Ki is a 10-seat tasting-menu restaurant serving modern Korean cuisine, tucked away in a building in Little Tokyo.

(Myung J. Chun / Los Angeles Times)

Stone and earth tones evoke calm in the handsomely spare room. Ceramic ladybugs may appear on the end of whimsical cutlery. Cubes of duck liver might arrive in a glass vessel shaped like a hen. Kim’s taste in music runs to 1980s-era Lite FM R&B. Some might find it annoying to hear James Ingram’s “One Hundred Ways” piped over an otherwise hushed dinner. I’m the guy at the end of the counter trying to be quiet about singing along.

Smoked trout roe garnish for a dish of perilla leaf sorbet, smoked tomato and lemon fern at Restaurant Ki.

Smoked trout roe garnish for a dish of perilla leaf sorbet, smoked tomato and lemon fern at Restaurant Ki.
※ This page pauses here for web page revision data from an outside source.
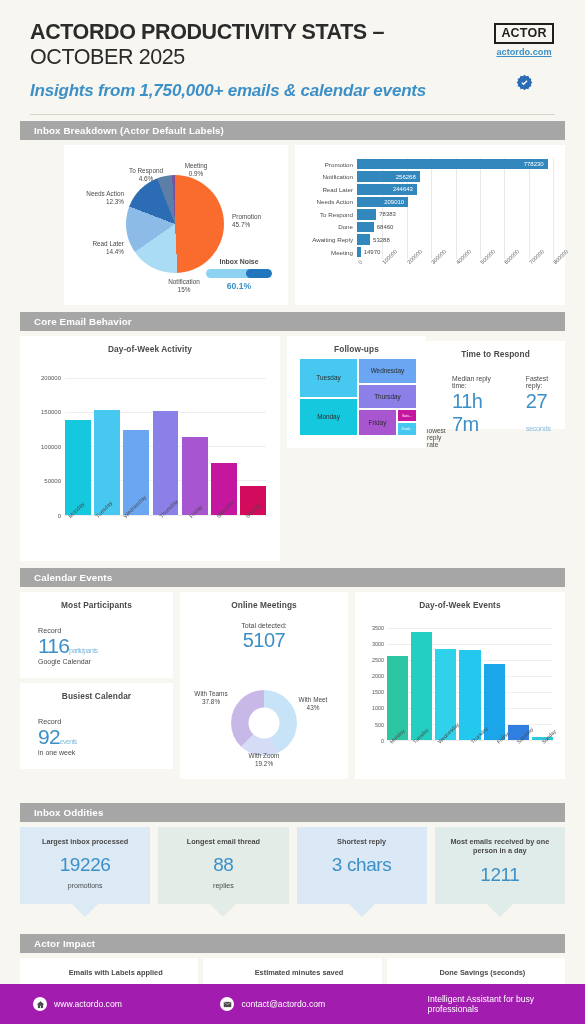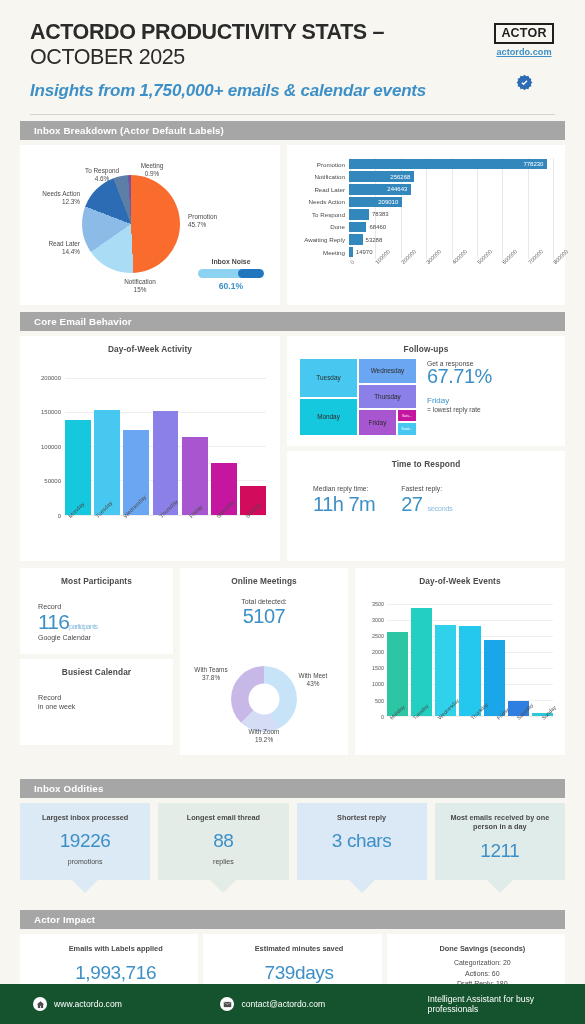--- a/index.html
+++ b/index.html
@@ -38,7 +38,7 @@
 
   
   .inbox-row { display: flex; gap: 7px; margin-top: 5px; }
-  .pie-card { width: 260px; background: #fff; position: relative; height: 160px; }
+  .pie-card { width: 224px; background: #fff; position: relative; height: 160px; margin-left: 44px; }
   .pie-wrap { position: absolute; left: 62px; top: 30px; width: 98px; height: 98px; }
   .pie { width: 98px; height: 98px; border-radius: 50%; }
   .pie-lbl { position: absolute; font-size: 6.4px; color: #4a4a4a; line-height: 1.35; text-align: center; font-weight: normal; }

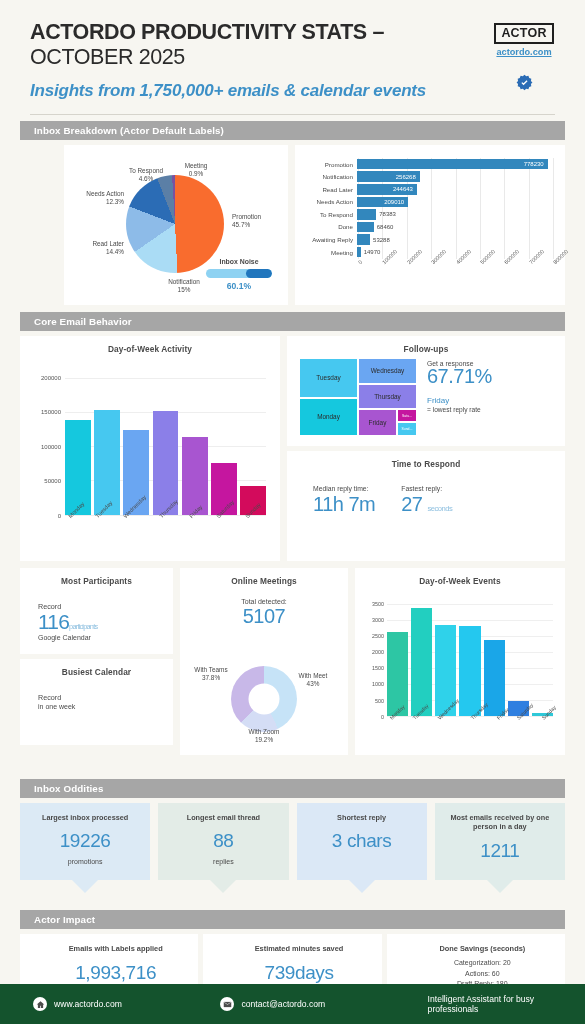--- a/index.html
+++ b/index.html
@@ -330,7 +330,7 @@
           </div>
       </div>
 
-      <div style="flex:1; display:flex; flex-direction:column">
+      <div style="flex:1; display:flex; flex-direction:row">
         <div class="fu-card">
           <div class="card-title">Follow-ups</div>
           <div class="tm" id="treemap">

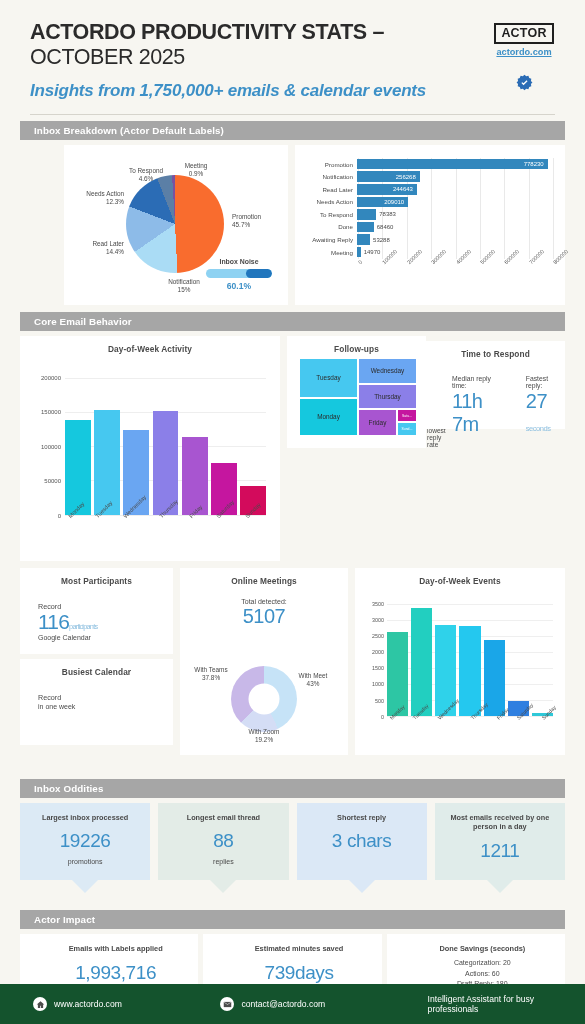--- a/index.html
+++ b/index.html
@@ -368,6 +368,7 @@
   </div>
 
   <div class="band" style="margin-top:7px">
+    <div class="band-head">Calendar Events</div>
     <div class="row">
 
       <div class="cal-col-left">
(Myung J. Chun / Los Angeles Times)

Kim, chef de cuisine Ryan Brown and their crew dash back and forth between a small back kitchen, reappearing to fall into tightly choreographed assembly lines to compose plates. The first snack is a laborious, one-bite marvel — a reimagining of bugak, a fried chip often made of glutinous rice and dried vegetables. This team sandwiches seaweed sheets and rice paste into five micro-thin layers; the next steps involve dehydrating, resting, frying and shaping the end result into small cylinders filled with a tiny dice of tuna, or maybe cod milt in the winter. Honey mustard and thyme leaves number among the seasonings. The whole thing crunches, melts, zings and primes the taste buds for more.

It’s also a tiny encapsulation of Kim’s philosophy. Most everything he creates can trace back to South Korea, where he was born, even if at face value the root inspiration may not be recognizable in the dish’s final form. In his approach I see kinship to Jon Yao’s wondrous transformations of Taiwanese cuisine at Kato.

The signature octopus arrives shortly after, in the form of a few crisp-soft rounds served with a fluorescent-orange, masterfully intense dipping sauce derived from the creature’s long-simmered innards, scented with tarragon and dusted with parsley powder. Its funky mysteries flicker in my brain until the perilla sorbet a couple of courses later washes it away.

Octopus at Restaurant Ki.

Octopus at Restaurant Ki.

(Myung J. Chun / Los Angeles Times)

Lobster, doenjang and raspberry at Restaurant Ki.

Lobster, doenjang and raspberry at Restaurant Ki.

(Myung J. Chun / Los Angeles Times)

Lacquered meats, fish draped over pools of complex chile and herb sauces and geometrically cut fruits arranged around shaved ice will change with the seasons. One consistent dish, along with the noodles, has been barbecued lobster arrayed over doenjang beurre blanc, its blend of richness and fermented depths prodding unexpected nuance from the smoky-sweet crustacean. For fun, a hit of acid comes from a pink-red dusting of powdered raspberries, shaken over the dish in front of you from a bundled piece of cheesecloth. The bit of showmanship is usually performed by a chef other than Kim, who has moved onto the next task of adjusting salt in a coulis or carving quail into quarters. He’s soft-spoken and serious, but he looks far happier than I remember him at Kinn.

Back then in a review, I called his first restaurant “the future of fine dining in L.A.” At Ki, I’m listening to Luther Vandross singing “Here and Now” overhead while I scrape the last sticky bits of crab from my bowl of noodles. Luther always knew what was up. The future has arrived.

Restaurant Ki

111 San Pedro St., Los Angeles, restaurantki.com

Prices: Tasting menu format, $300 per person

Details: One seating at 6:30 p.m., Wednesday to Sunday. Street and lot parking. Chef-owner Ki Kim is an oenophile, and the beverage pairing (at $190 per person) leans into French and German wines and boutique sakes. Also ask about nonalcoholic options, including drinks like tomato water mixed with gooseberry juice, that mostly sidestep over-sweetness.